Dataset entries =>
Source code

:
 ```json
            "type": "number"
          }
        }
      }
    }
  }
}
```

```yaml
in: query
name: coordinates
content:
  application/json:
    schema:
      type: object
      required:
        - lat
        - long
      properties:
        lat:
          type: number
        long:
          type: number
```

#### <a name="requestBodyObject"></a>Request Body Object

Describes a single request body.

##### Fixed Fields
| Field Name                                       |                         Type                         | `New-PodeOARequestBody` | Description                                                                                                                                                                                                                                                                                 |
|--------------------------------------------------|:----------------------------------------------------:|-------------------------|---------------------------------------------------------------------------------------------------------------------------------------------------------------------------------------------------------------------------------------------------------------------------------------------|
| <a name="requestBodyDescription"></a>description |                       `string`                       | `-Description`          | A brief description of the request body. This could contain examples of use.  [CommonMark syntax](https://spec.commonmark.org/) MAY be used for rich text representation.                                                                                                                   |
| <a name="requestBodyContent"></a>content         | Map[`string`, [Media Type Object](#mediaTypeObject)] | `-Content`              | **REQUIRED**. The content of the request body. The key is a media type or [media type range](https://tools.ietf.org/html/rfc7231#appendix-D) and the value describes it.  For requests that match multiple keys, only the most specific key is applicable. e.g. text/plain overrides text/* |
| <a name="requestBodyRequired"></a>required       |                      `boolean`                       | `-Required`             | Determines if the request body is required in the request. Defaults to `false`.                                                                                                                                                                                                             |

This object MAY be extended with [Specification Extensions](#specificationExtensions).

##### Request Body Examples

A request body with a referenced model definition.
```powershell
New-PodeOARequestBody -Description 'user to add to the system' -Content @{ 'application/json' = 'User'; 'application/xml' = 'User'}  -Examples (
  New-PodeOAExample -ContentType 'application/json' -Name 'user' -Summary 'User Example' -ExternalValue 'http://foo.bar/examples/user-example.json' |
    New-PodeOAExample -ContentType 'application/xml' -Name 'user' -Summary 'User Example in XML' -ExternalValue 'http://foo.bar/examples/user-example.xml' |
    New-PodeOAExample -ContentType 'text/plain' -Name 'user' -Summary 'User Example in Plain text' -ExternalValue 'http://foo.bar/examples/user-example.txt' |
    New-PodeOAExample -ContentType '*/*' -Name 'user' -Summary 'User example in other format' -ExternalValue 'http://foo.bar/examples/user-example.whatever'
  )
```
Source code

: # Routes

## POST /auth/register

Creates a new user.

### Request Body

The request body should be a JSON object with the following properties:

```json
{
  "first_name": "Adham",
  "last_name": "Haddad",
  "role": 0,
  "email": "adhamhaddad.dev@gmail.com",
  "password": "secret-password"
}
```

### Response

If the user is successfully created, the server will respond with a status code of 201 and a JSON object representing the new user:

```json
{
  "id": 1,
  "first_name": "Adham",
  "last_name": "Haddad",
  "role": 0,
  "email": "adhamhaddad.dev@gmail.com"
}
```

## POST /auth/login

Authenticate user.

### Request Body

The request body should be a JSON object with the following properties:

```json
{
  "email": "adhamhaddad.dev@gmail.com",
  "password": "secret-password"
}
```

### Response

Work instruction => Your task is to repeat every entry exactly.

Solution to the problem =>
Source code

:
 ```json
            "type": "number"
          }
        }
      }
    }
  }
}
```

```yaml
in: query
name: coordinates
content:
  application/json:
    schema:
      type: object
      required:
        - lat
        - long
      properties:
        lat:
          type: number
        long:
          type: number
```

#### <a name="requestBodyObject"></a>Request Body Object

Describes a single request body.

##### Fixed Fields
| Field Name                                       |                         Type                         | `New-PodeOARequestBody` | Description                                                                                                                                                                                                                                                                                 |
|--------------------------------------------------|:----------------------------------------------------:|-------------------------|---------------------------------------------------------------------------------------------------------------------------------------------------------------------------------------------------------------------------------------------------------------------------------------------|
| <a name="requestBodyDescription"></a>description |                       `string`                       | `-Description`          | A brief description of the request body. This could contain examples of use.  [CommonMark syntax](https://spec.commonmark.org/) MAY be used for rich text representation.                                                                                                                   |
| <a name="requestBodyContent"></a>content         | Map[`string`, [Media Type Object](#mediaTypeObject)] | `-Content`              | **REQUIRED**. The content of the request body. The key is a media type or [media type range](https://tools.ietf.org/html/rfc7231#appendix-D) and the value describes it.  For requests that match multiple keys, only the most specific key is applicable. e.g. text/plain overrides text/* |
| <a name="requestBodyRequired"></a>required       |                      `boolean`                       | `-Required`             | Determines if the request body is required in the request. Defaults to `false`.                                                                                                                                                                                                             |

This object MAY be extended with [Specification Extensions](#specificationExtensions).

##### Request Body Examples

A request body with a referenced model definition.
```powershell
New-PodeOARequestBody -Description 'user to add to the system' -Content @{ 'application/json' = 'User'; 'application/xml' = 'User'}  -Examples (
  New-PodeOAExample -ContentType 'application/json' -Name 'user' -Summary 'User Example' -ExternalValue 'http://foo.bar/examples/user-example.json' |
    New-PodeOAExample -ContentType 'application/xml' -Name 'user' -Summary 'User Example in XML' -ExternalValue 'http://foo.bar/examples/user-example.xml' |
    New-PodeOAExample -ContentType 'text/plain' -Name 'user' -Summary 'User Example in Plain text' -ExternalValue 'http://foo.bar/examples/user-example.txt' |
    New-PodeOAExample -ContentType '*/*' -Name 'user' -Summary 'User example in other format' -ExternalValue 'http://foo.bar/examples/user-example.whatever'
  )
```
Source code

: # Routes

## POST /auth/register

Creates a new user.

### Request Body

The request body should be a JSON object with the following properties:

```json
{
  "first_name": "Adham",
  "last_name": "Haddad",
  "role": 0,
  "email": "adhamhaddad.dev@gmail.com",
  "password": "secret-password"
}
```

### Response

If the user is successfully created, the server will respond with a status code of 201 and a JSON object representing the new user:

```json
{
  "id": 1,
  "first_name": "Adham",
  "last_name": "Haddad",
  "role": 0,
  "email": "adhamhaddad.dev@gmail.com"
}
```

## POST /auth/login

Authenticate user.

### Request Body

The request body should be a JSON object with the following properties:

```json
{
  "email": "adhamhaddad.dev@gmail.com",
  "password": "secret-password"
}
```

### Response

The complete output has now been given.